→ Task:
Exactly the lines from the line that has "middle dip: (230, 204)" through the final line below are to be retyped, and the pictures are not.

→ Available data:
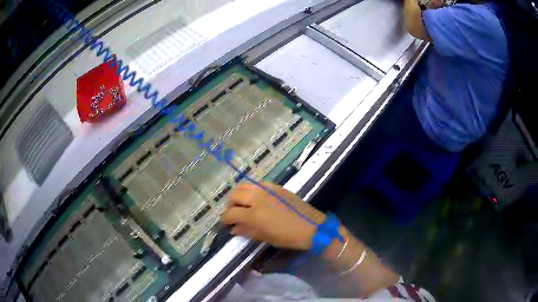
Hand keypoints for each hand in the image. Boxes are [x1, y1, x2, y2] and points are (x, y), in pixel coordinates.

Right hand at [221, 182, 326, 249]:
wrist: (311, 227)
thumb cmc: (288, 237)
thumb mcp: (265, 237)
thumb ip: (247, 231)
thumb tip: (233, 229)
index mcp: (254, 214)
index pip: (231, 213)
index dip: (225, 219)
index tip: (226, 223)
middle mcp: (258, 198)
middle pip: (235, 195)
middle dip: (230, 204)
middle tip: (234, 212)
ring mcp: (267, 190)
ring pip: (245, 185)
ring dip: (239, 194)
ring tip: (242, 203)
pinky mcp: (276, 186)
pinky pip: (258, 183)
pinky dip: (252, 189)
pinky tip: (256, 197)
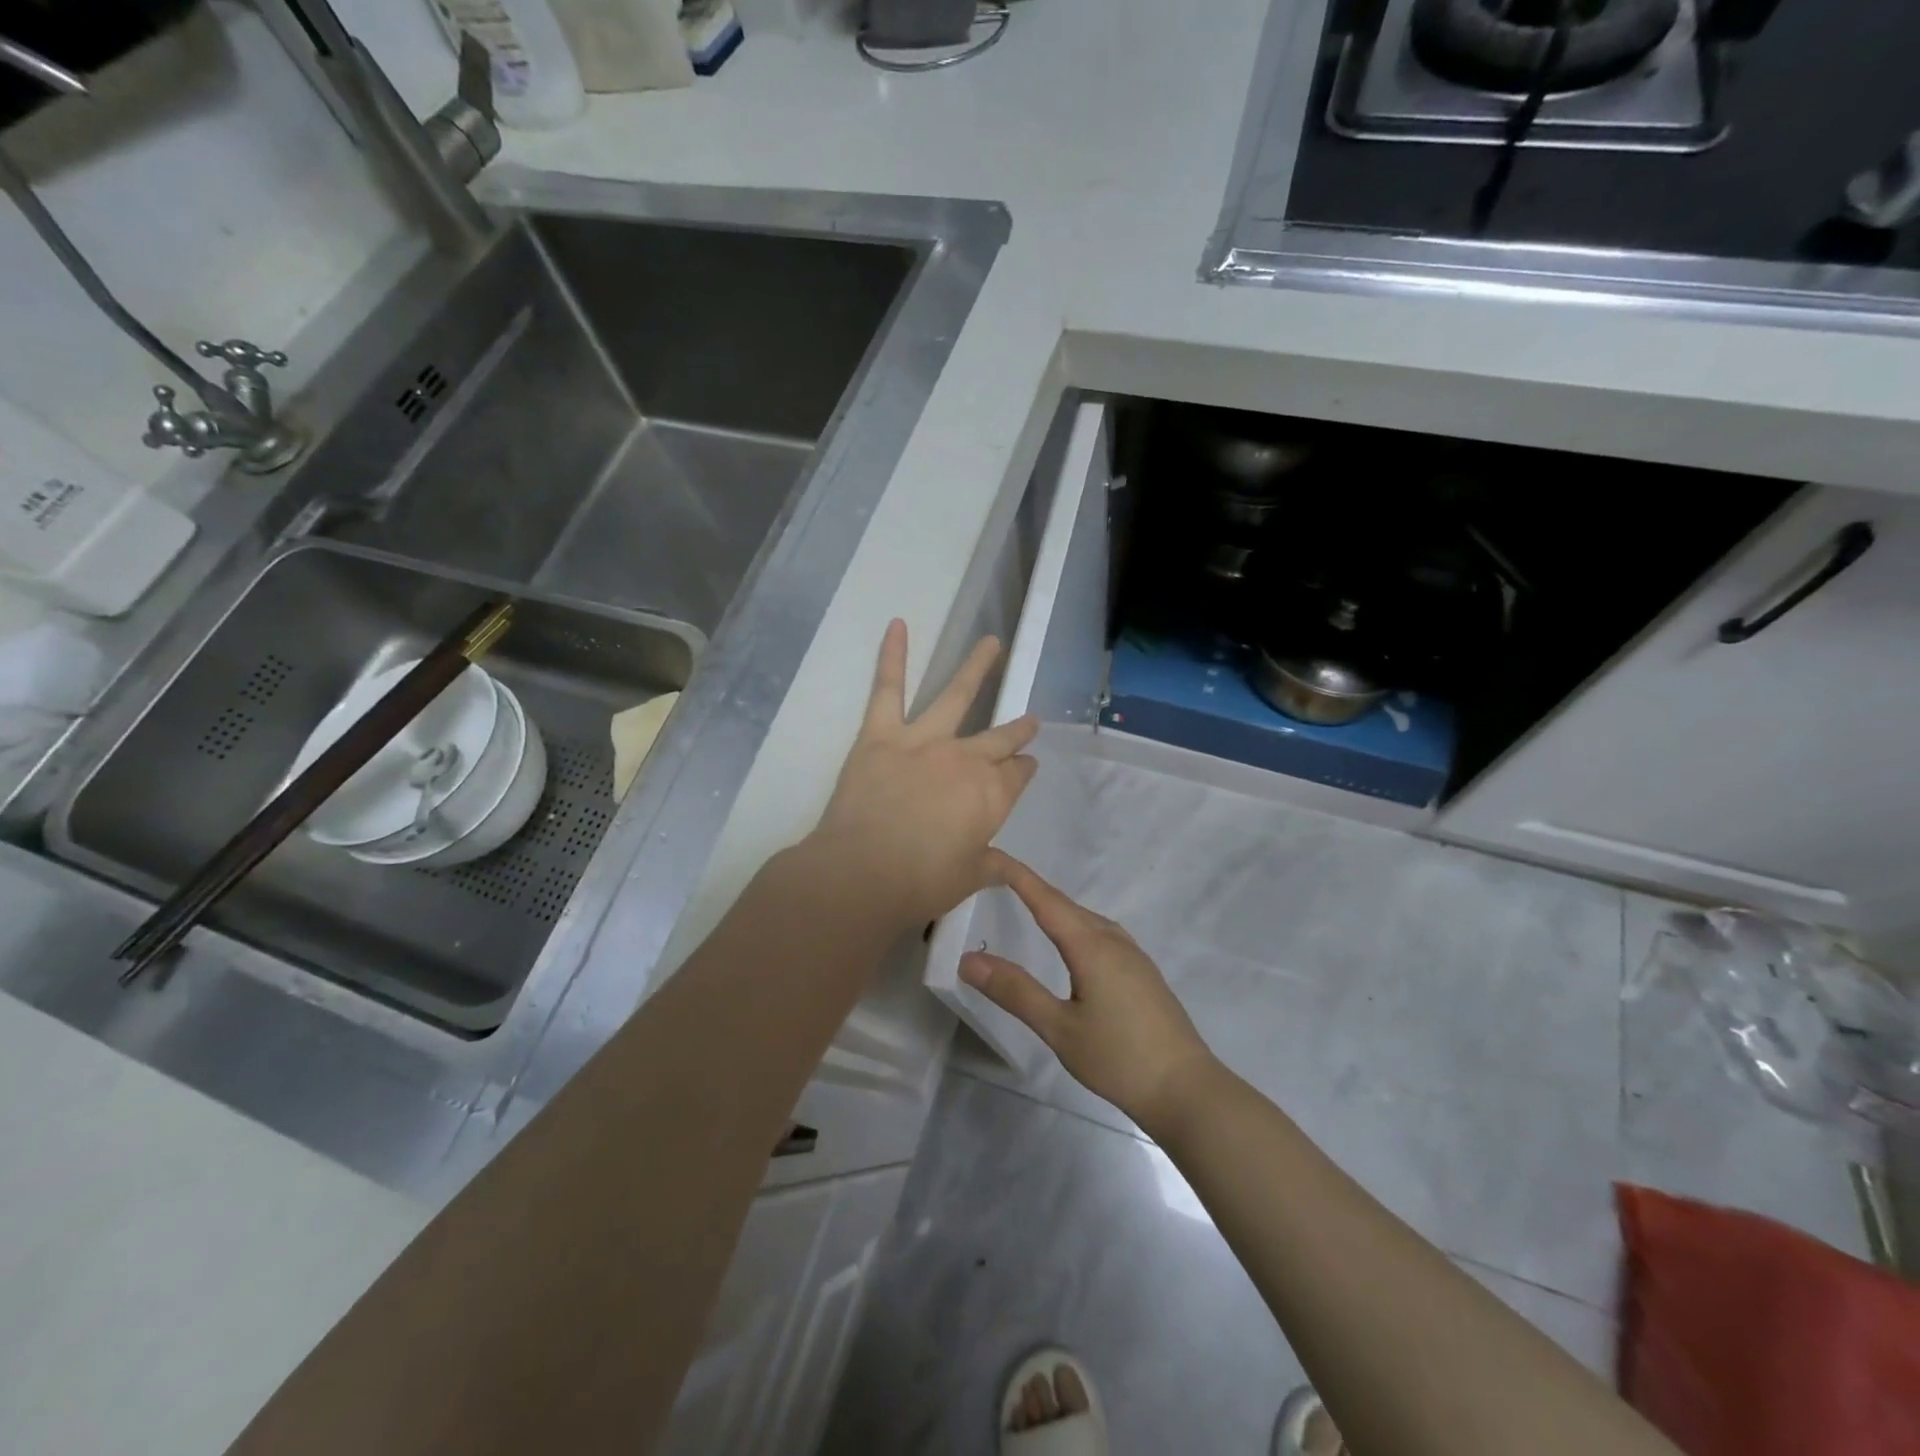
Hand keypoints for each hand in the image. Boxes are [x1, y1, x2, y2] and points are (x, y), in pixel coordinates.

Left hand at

→ Output of the task:
middle dip: (230, 204)
middle tip: (234, 212)
ring mcp: (267, 190)
ring pip: (245, 185)
ring dip: (239, 194)
ring tip: (242, 203)
pinky mcp: (276, 186)
pinky pip: (258, 183)
pinky dip: (252, 189)
pinky tip: (256, 197)
Hand keypoints for each hand in the image. Boxes are [x1, y1, x2, y2] and points are (x, y), in pixel coordinates.

Left hand at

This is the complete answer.